You may think me sentimental, so please let me explain. There were, in truth, no evenings in Oostende, and no sand. My ‘holiday’ consisted of nine hours in total, including two train journeys. The boat rides were indeed plural, but only when I aborted a hearty walk fearing that I would miss the last Eurostar of the day. The seafood platter was not all that much either — I walked for a good hour, avoiding all the ‘tourist’ restaurants, only to find that there were no other restaurants at all. On the way back, I squashed into a broken-down train with hundreds of seaside day-trippers to return to London by 9pm.

It then seems even more sentimental to get hung up on an idea of a holiday, and one expressed with such economy. But what brings that day to mind again — when I look at the work of Heide Hinrichs — is its encapsulation of an array of states and memories, ones I have not often, if ever taken the opportunity to act out.

With modest simplicity, Hinrichs creates arrangements in which objects act not only as simulations of other ideas, but have the potential to become them: one is another. More, the work dispenses with objecthood altogether, freeing itself from the need for properties and relations to the external world that would define it in other circumstances. What remains of the objects are marks of the artist’s fingers in papier-mâché, pencil traces, threads sewn into fabrics, and holes cut into surfaces — executed from without.

In Rovereto and in exhibitions since, Hinrichs has created indoor landscapes using all-too familiar materials — cardboard, string, recycled rubber, fabrics. Her low-toned and restricted palette encourages an informal, open and natural reaction; the artist eases her work into the surroundings as though by chance. In Rovereto, with time, I began to notice the ambiguities contained in her arrangements, and it was no longer clear whether, for example, The forgotten heart, a work consisting of cardboard boxes and papier-mâché, was a ‘work’ or merely cardboard.

Sometimes Hinrichs deliberately toys with the idea of the ready-made, placing footballs, pearls and eggs amongst her hand-shaped pieces. In seeing these together, I wondered if a football only then and there became a metaphor for a planet and a universe, or if I had always know about their — now seemingly obvious — equivalence.

With her stripped-back mise en scene, Hinrichs’ installations appear as familiar stories, reshaped and stretched into new forms — only the originals are impossible to place.
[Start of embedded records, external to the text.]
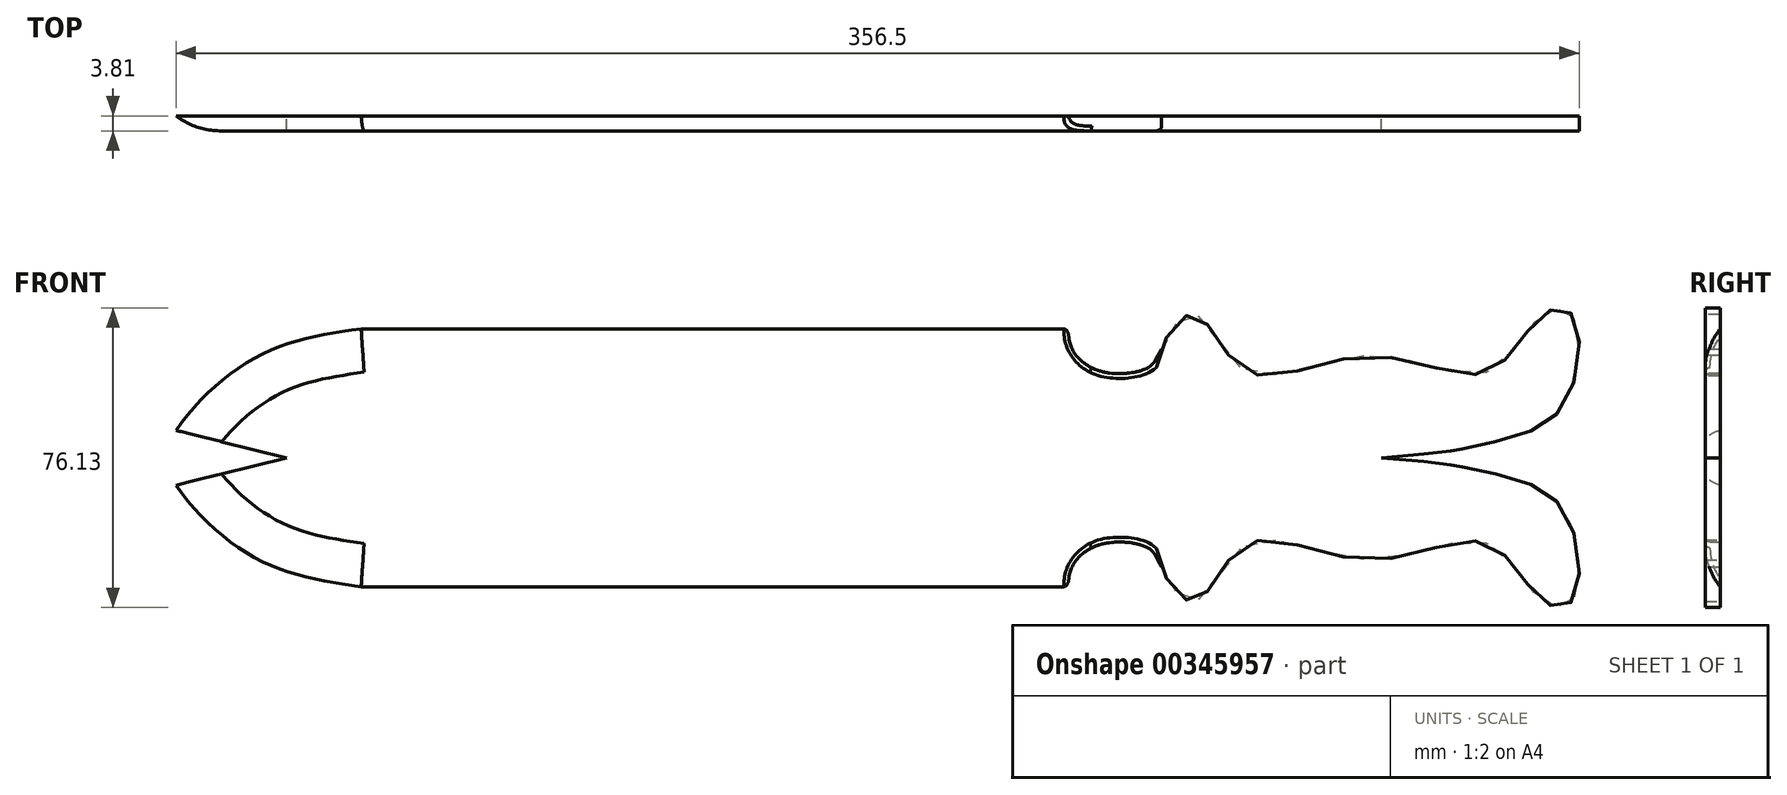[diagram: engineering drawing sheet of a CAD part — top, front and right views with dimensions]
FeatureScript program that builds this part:
annotation { "Feature Type Name" : "Feature", "Feature Type Description" : "" }
export const myFeature = defineFeature(function(context is Context, id is Id, definition is map)
    precondition{}
    {
        {
            var Q0;
            Q0=qCreatedBy(makeId("Front.planeOp"),FACE);
            var sketch = newSketch(context, id + "F0", { "sketchPlane" : qUnion([Q0])});
            skLineSegment(sketch, "E0", {"start": v(116.43, 36.37) * mm, "end": v(-140.45, 36.37) * mm});
            skLineSegment(sketch, "E1", {"start": v(-140.45, 36.37) * mm, "end": v(-168.5, 29.4) * mm});
            skFitSpline(sketch, "E2", {"points": [v(116.43, 36.37) * mm, v(137.79, 36.37) * mm, v(155.86, 34.55) * mm, v(156.05, 34.52) * mm, v(170.4, 31.3) * mm, v(184.87, 21.6) * mm, v(186.27, 0) * mm, v(178.7, 0) * mm, v(164.61, 14.62) * mm, v(134.75, 10.43) * mm, v(103.5, 14.44) * mm, v(90.4, 0) * mm, v(81.92, 8.69) * mm], "startDerivative": vector(208.1, 12.43) * mm, "endDerivative": vector(-55.98, 188.94) * mm});
            skFitSpline(sketch, "E3", {"points": [v(81.92, 8.69) * mm, v(78.5, 13.45) * mm, v(66, 14.24) * mm, v(58.3, 3.61) * mm], "startDerivative": vector(-18.13, 30.3) * mm, "endDerivative": vector(3.89, -43.06) * mm});
            skLineSegment(sketch, "E4", {"start": v(58.3, 3.61) * mm, "end": v(-121.46, 3.61) * mm});
            skFitSpline(sketch, "E5", {"points": [v(-168.5, 29.4) * mm, v(-147.02, 10.25) * mm, v(-121.46, 3.61) * mm], "startDerivative": vector(31.96, -46.67) * mm, "endDerivative": vector(55.47, -7.45) * mm});
            skSolve(sketch);
        }
        {
            var Q0;
            Q0=makeQuery(id+"F0.imprint","IMPRINT",FACE,{"disambiguationData":[TD([[makeQuery(id+"F0.imprint","IMPRINT",EDGE,{"derivedFrom":sQuery(id+"F0.wireOp",EDGE,"E0")}),1.0]])]});
            extrude(context, id + "F1", {"entities" : qUnion([Q0]), "depth" : 3.8 * mm});
        }
        {
            var Q0;
            Q0=makeQuery(id+"F1.opExtrude","CAP_EDGE",EDGE,{"disambiguationData":[OSD([sQuery(id+"F0.wireOp",EDGE,"E4")])],"isStart":false});
            var Q1;
            Q1=makeQuery(id+"F1.opExtrude","CAP_EDGE",EDGE,{"disambiguationData":[OSD([sQuery(id+"F0.wireOp",EDGE,"E5")])],"isStart":false});
            fillet(context, id + "F2", {"entities" : qUnion([Q0, Q1]), "radius" : 17.78 * mm, "tangentPropagation" : true, "allowEdgeOverflow" : false});
        }
        {
            var Q0;
            Q0=makeQuery(id+"F1.opExtrude","CAP_EDGE",EDGE,{"disambiguationData":[OSD([sQuery(id+"F0.wireOp",EDGE,"E3")])],"isStart":false});
            fillet(context, id + "F3", {"entities" : qUnion([Q0]), "radius" : 1.23 * mm, "tangentPropagation" : true, "allowEdgeOverflow" : false});
        }
        {
            var Q0;
            Q0=makeQuery(id+"F1.opExtrude","SWEPT_BODY",BODY,{"disambiguationData":[OSD([sQuery(id+"F0.wireOp",EDGE,"E0"),sQuery(id+"F0.wireOp",EDGE,"E1"),sQuery(id+"F0.wireOp",EDGE,"E2"),sQuery(id+"F0.wireOp",EDGE,"E3"),sQuery(id+"F0.wireOp",EDGE,"E4"),sQuery(id+"F0.wireOp",EDGE,"E5")])]});
            var Q1;
            Q1=makeQuery(id+"F1.opExtrude","SWEPT_FACE",FACE,{"disambiguationData":[OSD([sQuery(id+"F0.wireOp",EDGE,"E0")])]});
            mirror(context, id + "F4", {"operationType" : NewBodyOperationType.ADD, "entities" : qUnion([Q0]), "mirrorPlane" : qUnion([Q1])});
        }
    });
It was like this in Oostende, too: my nostalgic synthesis of the day was not the result of the weather or the seascape, nor even of a particular experience in my own memory. Oostende could have contained anything, and anything but Oostende. The day became a perfect simulation of a set of conditions I could only have known from secondary sources.

It is easy to get carried away here; a scene can appear so vividly drawn that one can overstep the barriers between outsider and constituent. Hinrichs is aware of this — with typically understated humour, the artist places small statuettes, actors-observers, in the periphery of her installations. The works themselves engage in an active exchange, too: in Librarian’s Eye, for example, an isolated video animation surveys the space, encouraging other works to perform their roles. It’s a peculiar moment, to recognise so clearly one’s own feeling as belonging to an altogether different story, and in which either version of events could well be true. In my own seaside afternoon, I thought I was playing out some French film classic, perhaps the Louvre scene from À bout de soufflé.

To run so carefree under the noses of museum guards is a matter of some confidence. Without drawing attention to the self-control in Hinrichs’ works, the artist creates environments that are both protective and liberating. In the recent presence of perception, and a companion series of drawings which show house-like structures encased by the fingers of two hands, the artist holds a void, a space in which a story can unfold. But despite their immateriality, Hinrichs’ structures need only be held together with minimal force, as though they are determined to remain self-reliant, and confident that their fragility is only a matter of our perception.

Perhaps it is not then mere coincidence that I spent my afternoon by the sea in the company of Heide Hinrichs.